TASK DIRECTIONS:
Pull out the text of every item below, word for word, and leave the pictures out.

(Data visualization images)
::::::::::

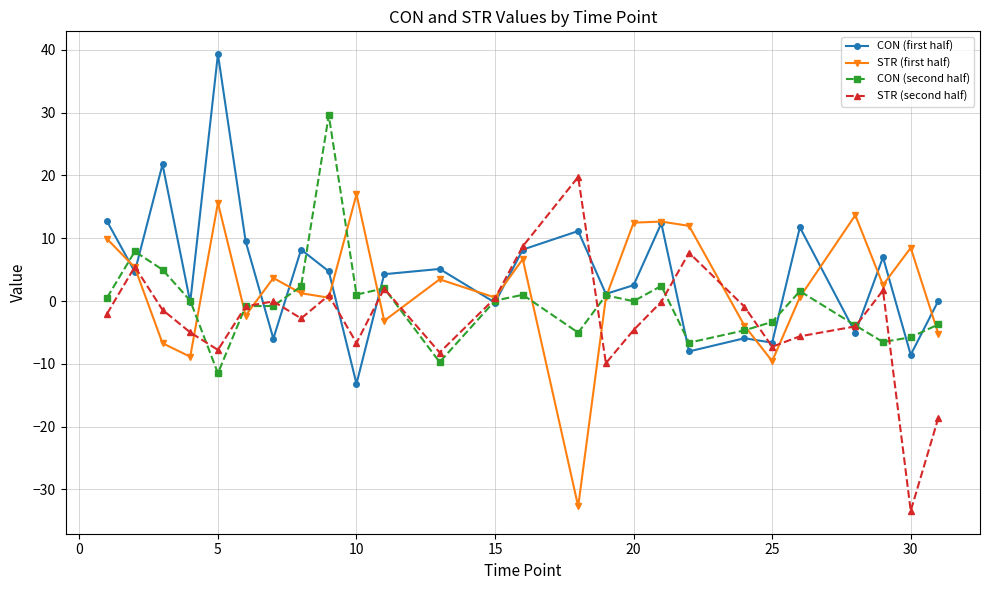

What is the average value of the CON (second half) series?

-0.3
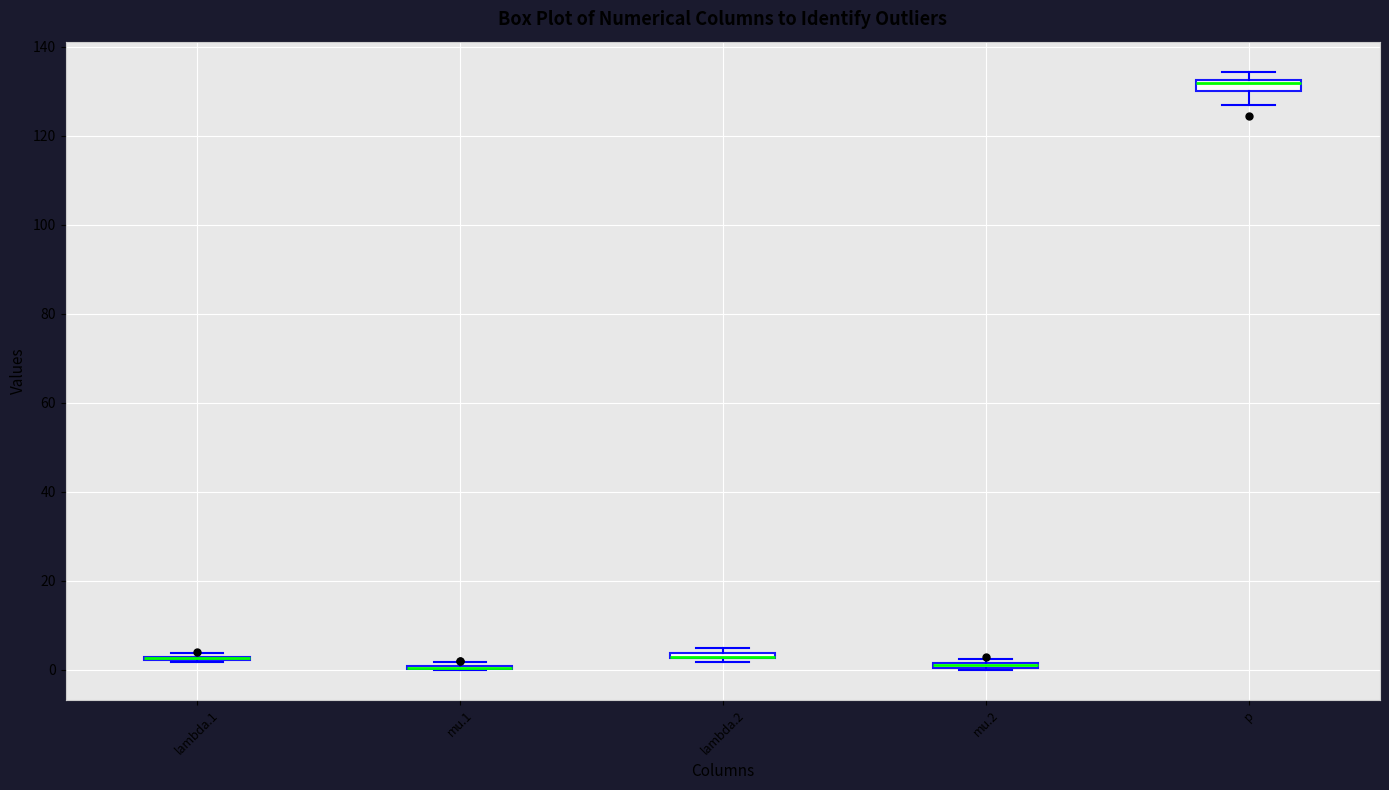

Where is the lower edge of the box for mu.2 on the y-axis? The values are not printed on the chart, so give them approximately, as read against the axis.

0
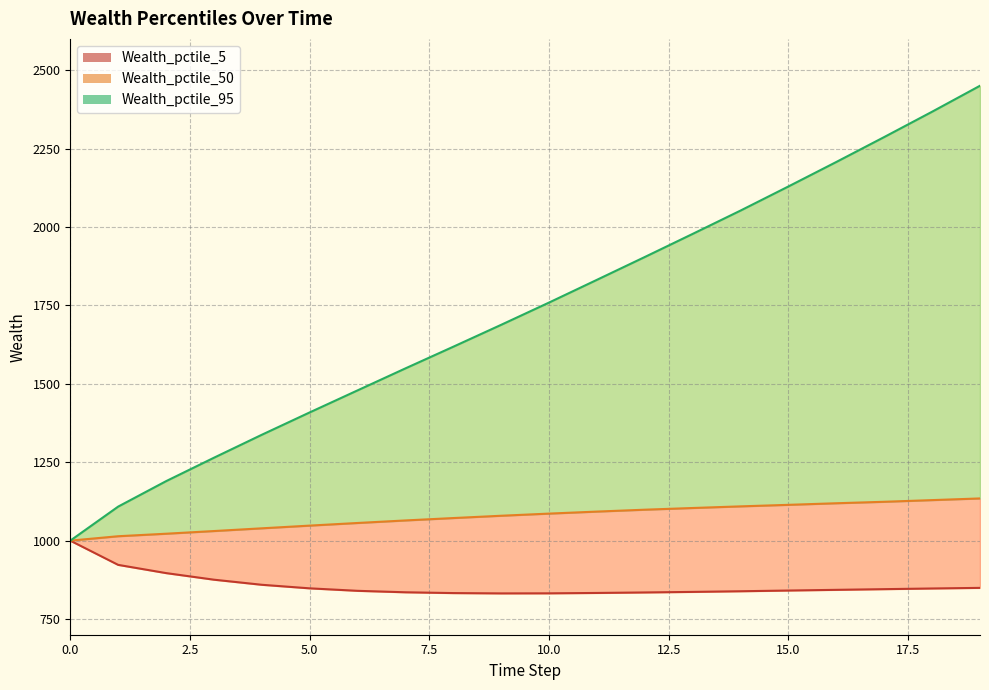

The value of Wealth_pctile_95 at 14 is 497.5. True or false?

False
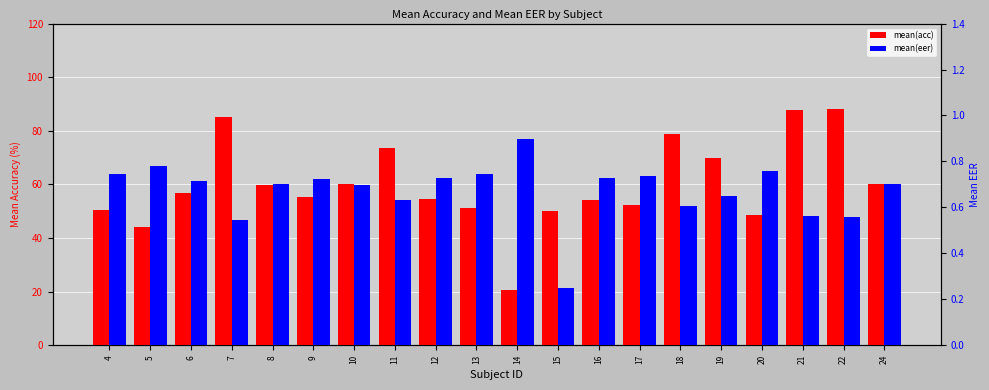

Read the mean(acc) value at 10.

60.3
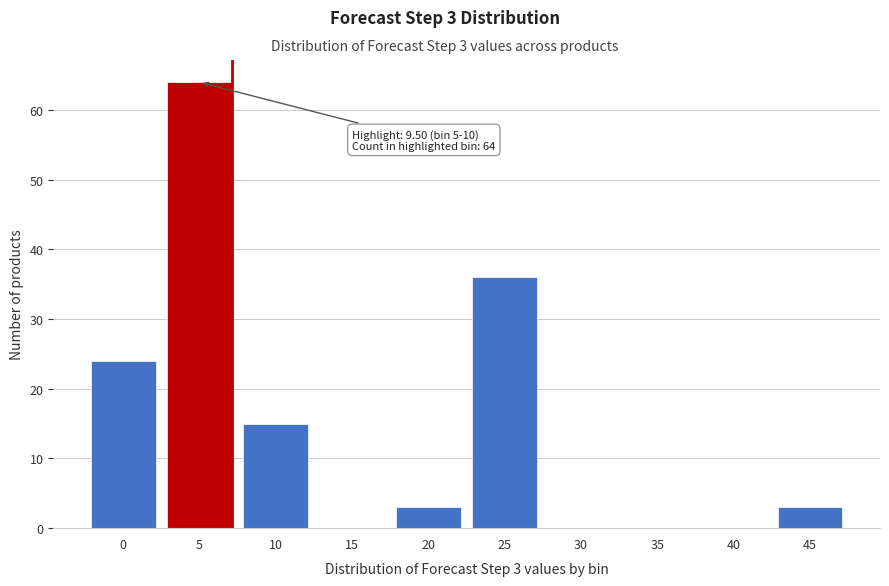

Reading left to right, what are all the values shown in this chart?

0=24	5=64	10=15	15=0	20=3	25=36	30=0	35=0	40=0	45=3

::::::::::

ANSWER BOX:
What is the average value of the CON (second half) series?

-0.3

Where is the lower edge of the box for mu.2 on the y-axis? The values are not printed on the chart, so give them approximately, as read against the axis.

0

The value of Wealth_pctile_95 at 14 is 497.5. True or false?

False

Read the mean(acc) value at 10.

60.3

Reading left to right, what are all the values shown in this chart?

0=24	5=64	10=15	15=0	20=3	25=36	30=0	35=0	40=0	45=3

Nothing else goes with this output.